══ DATASET EXTRACT

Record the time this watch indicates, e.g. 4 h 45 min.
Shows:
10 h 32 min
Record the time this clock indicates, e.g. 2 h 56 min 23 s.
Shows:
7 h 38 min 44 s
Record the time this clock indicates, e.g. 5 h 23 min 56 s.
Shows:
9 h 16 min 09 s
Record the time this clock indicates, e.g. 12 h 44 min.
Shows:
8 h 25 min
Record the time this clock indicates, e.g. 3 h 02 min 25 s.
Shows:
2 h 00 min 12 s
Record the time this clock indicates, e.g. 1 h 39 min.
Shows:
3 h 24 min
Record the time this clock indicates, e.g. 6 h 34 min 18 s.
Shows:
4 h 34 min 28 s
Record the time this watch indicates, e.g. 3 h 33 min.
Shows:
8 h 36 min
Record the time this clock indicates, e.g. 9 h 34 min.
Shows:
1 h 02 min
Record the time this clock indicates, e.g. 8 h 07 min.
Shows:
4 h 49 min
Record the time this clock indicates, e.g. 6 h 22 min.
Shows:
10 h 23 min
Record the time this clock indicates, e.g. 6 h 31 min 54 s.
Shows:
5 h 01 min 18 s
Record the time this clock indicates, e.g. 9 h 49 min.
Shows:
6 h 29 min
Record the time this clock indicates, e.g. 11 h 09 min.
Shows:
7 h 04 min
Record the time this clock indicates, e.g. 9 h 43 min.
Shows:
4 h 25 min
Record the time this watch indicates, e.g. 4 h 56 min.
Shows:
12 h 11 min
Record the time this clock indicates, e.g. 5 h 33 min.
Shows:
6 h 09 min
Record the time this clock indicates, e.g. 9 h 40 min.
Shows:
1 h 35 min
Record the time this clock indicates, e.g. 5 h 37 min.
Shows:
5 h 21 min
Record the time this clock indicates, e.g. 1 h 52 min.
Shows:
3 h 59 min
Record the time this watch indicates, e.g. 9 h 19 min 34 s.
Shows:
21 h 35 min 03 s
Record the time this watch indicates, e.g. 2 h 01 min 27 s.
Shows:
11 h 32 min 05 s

════

▶ WRITTEN PROBLEM: Reproduce all of the data above line for line, changing nothing.

▶ SOLUTION:
Record the time this watch indicates, e.g. 4 h 45 min.
Shows:
10 h 32 min
Record the time this clock indicates, e.g. 2 h 56 min 23 s.
Shows:
7 h 38 min 44 s
Record the time this clock indicates, e.g. 5 h 23 min 56 s.
Shows:
9 h 16 min 09 s
Record the time this clock indicates, e.g. 12 h 44 min.
Shows:
8 h 25 min
Record the time this clock indicates, e.g. 3 h 02 min 25 s.
Shows:
2 h 00 min 12 s
Record the time this clock indicates, e.g. 1 h 39 min.
Shows:
3 h 24 min
Record the time this clock indicates, e.g. 6 h 34 min 18 s.
Shows:
4 h 34 min 28 s
Record the time this watch indicates, e.g. 3 h 33 min.
Shows:
8 h 36 min
Record the time this clock indicates, e.g. 9 h 34 min.
Shows:
1 h 02 min
Record the time this clock indicates, e.g. 8 h 07 min.
Shows:
4 h 49 min
Record the time this clock indicates, e.g. 6 h 22 min.
Shows:
10 h 23 min
Record the time this clock indicates, e.g. 6 h 31 min 54 s.
Shows:
5 h 01 min 18 s
Record the time this clock indicates, e.g. 9 h 49 min.
Shows:
6 h 29 min
Record the time this clock indicates, e.g. 11 h 09 min.
Shows:
7 h 04 min
Record the time this clock indicates, e.g. 9 h 43 min.
Shows:
4 h 25 min
Record the time this watch indicates, e.g. 4 h 56 min.
Shows:
12 h 11 min
Record the time this clock indicates, e.g. 5 h 33 min.
Shows:
6 h 09 min
Record the time this clock indicates, e.g. 9 h 40 min.
Shows:
1 h 35 min
Record the time this clock indicates, e.g. 5 h 37 min.
Shows:
5 h 21 min
Record the time this clock indicates, e.g. 1 h 52 min.
Shows:
3 h 59 min
Record the time this watch indicates, e.g. 9 h 19 min 34 s.
Shows:
21 h 35 min 03 s
Record the time this watch indicates, e.g. 2 h 01 min 27 s.
Shows:
11 h 32 min 05 s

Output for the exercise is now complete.